▶ **What is being asked**: Please state how many lines in the records below contain the word "patterns"; the number alone is the answer.

(Extracted records)
*** Block opens ***

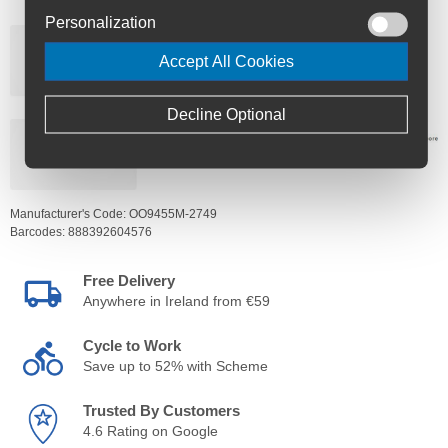
Personalization
Accept All Cookies
Decline Optional
Manufacturer's Code:
OO9455M-2749
Barcodes:
888392604576
Free Delivery
Anywhere in Ireland from €59
Cycle to Work
Save up to 52% with Scheme
Trusted By Customers
4.6 Rating on Google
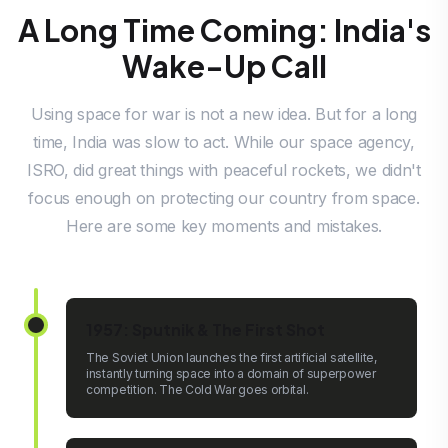
A Long Time Coming: India's
Wake-Up Call
Using space for war is not a new idea. But for a long
time, India was slow to act. While our space agency,
ISRO, did great things with peaceful rockets, we didn't
focus enough on protecting our country from space.
Here are some key moments and mistakes.
1957: Sputnik & The First Shot
The Soviet Union launches the first artificial satellite,
instantly turning space into a domain of superpower
competition. The Cold War goes orbital.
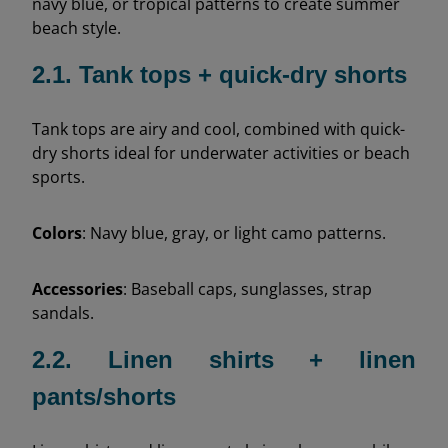
navy blue, or tropical patterns to create summer
beach style.
2.1. Tank tops + quick-dry shorts
Tank tops are airy and cool, combined with quick-
dry shorts ideal for underwater activities or beach
sports.
Colors
: Navy blue, gray, or light camo patterns.
Accessories
: Baseball caps, sunglasses, strap
sandals.
2.2. Linen shirts + linen
pants/shorts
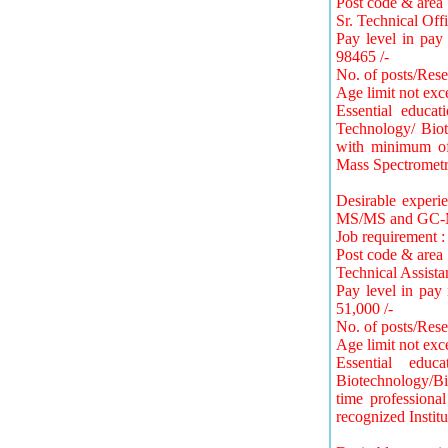
Post code & area 
Sr. Technical Offi
Pay level in pay
98465 /-
No. of posts/Rese
Age limit not exc
Essential educa
Technology/ Biot
with minimum of 
Mass Spectrometr
Desirable exper
MS/MS and GC-
Job requirement :
Post code & area 
Technical Assista
Pay level in pay
51,000 /-
No. of posts/Rese
Age limit not exc
Essential educ
Biotechnology/Bio
time professiona
recognized Institu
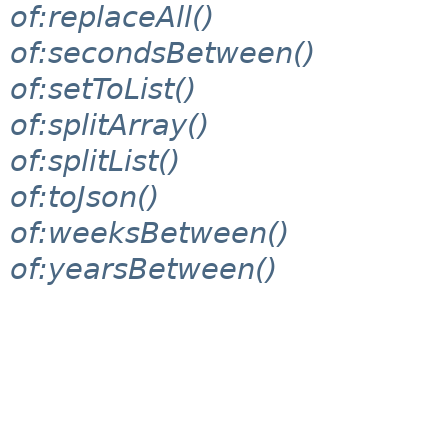
of:replaceAll()
of:secondsBetween()
of:setToList()
of:splitArray()
of:splitList()
of:toJson()
of:weeksBetween()
of:yearsBetween()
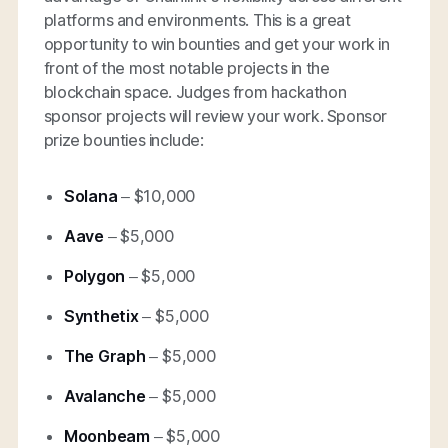
platforms and environments. This is a great
opportunity to win bounties and get your work in
front of the most notable projects in the
blockchain space. Judges from hackathon
sponsor projects will review your work. Sponsor
prize bounties include:
Solana
– $10,000
Aave
– $5,000
Polygon
– $5,000
Synthetix
– $5,000
The Graph
– $5,000
Avalanche
– $5,000
Moonbeam
– $5,000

*** Block closes ***

▶ **Reply**: 2